:: Material shown
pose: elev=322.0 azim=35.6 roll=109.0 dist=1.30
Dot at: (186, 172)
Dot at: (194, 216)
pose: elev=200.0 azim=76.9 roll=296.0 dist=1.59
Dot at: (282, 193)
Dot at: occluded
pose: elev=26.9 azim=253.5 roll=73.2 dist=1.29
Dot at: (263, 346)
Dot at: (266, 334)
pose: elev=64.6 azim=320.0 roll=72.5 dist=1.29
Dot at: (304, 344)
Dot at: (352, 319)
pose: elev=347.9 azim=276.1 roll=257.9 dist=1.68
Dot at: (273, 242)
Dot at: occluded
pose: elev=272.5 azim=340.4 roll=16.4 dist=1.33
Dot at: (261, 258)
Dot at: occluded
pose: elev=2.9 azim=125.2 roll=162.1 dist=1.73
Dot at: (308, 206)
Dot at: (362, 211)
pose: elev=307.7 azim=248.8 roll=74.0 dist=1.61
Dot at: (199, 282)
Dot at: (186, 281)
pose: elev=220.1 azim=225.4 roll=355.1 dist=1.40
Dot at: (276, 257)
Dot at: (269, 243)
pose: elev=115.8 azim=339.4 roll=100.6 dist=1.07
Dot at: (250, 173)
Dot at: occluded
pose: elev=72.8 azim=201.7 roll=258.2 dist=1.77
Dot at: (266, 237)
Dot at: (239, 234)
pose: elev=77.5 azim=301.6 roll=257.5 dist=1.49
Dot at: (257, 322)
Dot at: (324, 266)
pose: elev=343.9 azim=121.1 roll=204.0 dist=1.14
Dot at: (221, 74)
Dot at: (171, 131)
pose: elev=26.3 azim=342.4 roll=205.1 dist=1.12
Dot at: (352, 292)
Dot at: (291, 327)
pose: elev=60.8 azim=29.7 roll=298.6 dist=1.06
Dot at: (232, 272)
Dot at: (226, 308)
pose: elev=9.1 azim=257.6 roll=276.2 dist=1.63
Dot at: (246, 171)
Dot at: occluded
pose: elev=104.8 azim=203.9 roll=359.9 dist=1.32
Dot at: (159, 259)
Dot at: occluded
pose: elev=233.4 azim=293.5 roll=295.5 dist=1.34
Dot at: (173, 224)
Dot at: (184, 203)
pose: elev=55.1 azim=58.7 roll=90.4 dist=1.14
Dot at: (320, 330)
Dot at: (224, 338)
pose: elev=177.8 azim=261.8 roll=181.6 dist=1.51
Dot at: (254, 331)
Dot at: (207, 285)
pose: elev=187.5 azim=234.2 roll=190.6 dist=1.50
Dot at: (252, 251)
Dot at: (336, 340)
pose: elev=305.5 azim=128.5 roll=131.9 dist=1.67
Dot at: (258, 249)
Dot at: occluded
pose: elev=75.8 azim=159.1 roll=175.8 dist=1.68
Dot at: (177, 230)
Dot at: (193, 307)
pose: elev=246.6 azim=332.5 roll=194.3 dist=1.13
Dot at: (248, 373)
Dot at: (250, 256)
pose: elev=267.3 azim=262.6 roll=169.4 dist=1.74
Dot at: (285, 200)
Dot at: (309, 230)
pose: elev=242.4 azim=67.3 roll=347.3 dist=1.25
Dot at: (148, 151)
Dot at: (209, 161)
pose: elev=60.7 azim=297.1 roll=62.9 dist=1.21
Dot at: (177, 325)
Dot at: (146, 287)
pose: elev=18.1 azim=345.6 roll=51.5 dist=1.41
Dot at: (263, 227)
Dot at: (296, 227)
::::
▶ **What you will do**
Put the lines of the items into a numbered list, from the line containing "pose: elev=267.3 azim=262.6" through the last line of the items, inclusive. Leave out blank lines.

▶ **Written reply**
1. pose: elev=267.3 azim=262.6 roll=169.4 dist=1.74
2. Dot at: (285, 200)
3. Dot at: (309, 230)
4. pose: elev=242.4 azim=67.3 roll=347.3 dist=1.25
5. Dot at: (148, 151)
6. Dot at: (209, 161)
7. pose: elev=60.7 azim=297.1 roll=62.9 dist=1.21
8. Dot at: (177, 325)
9. Dot at: (146, 287)
10. pose: elev=18.1 azim=345.6 roll=51.5 dist=1.41
11. Dot at: (263, 227)
12. Dot at: (296, 227)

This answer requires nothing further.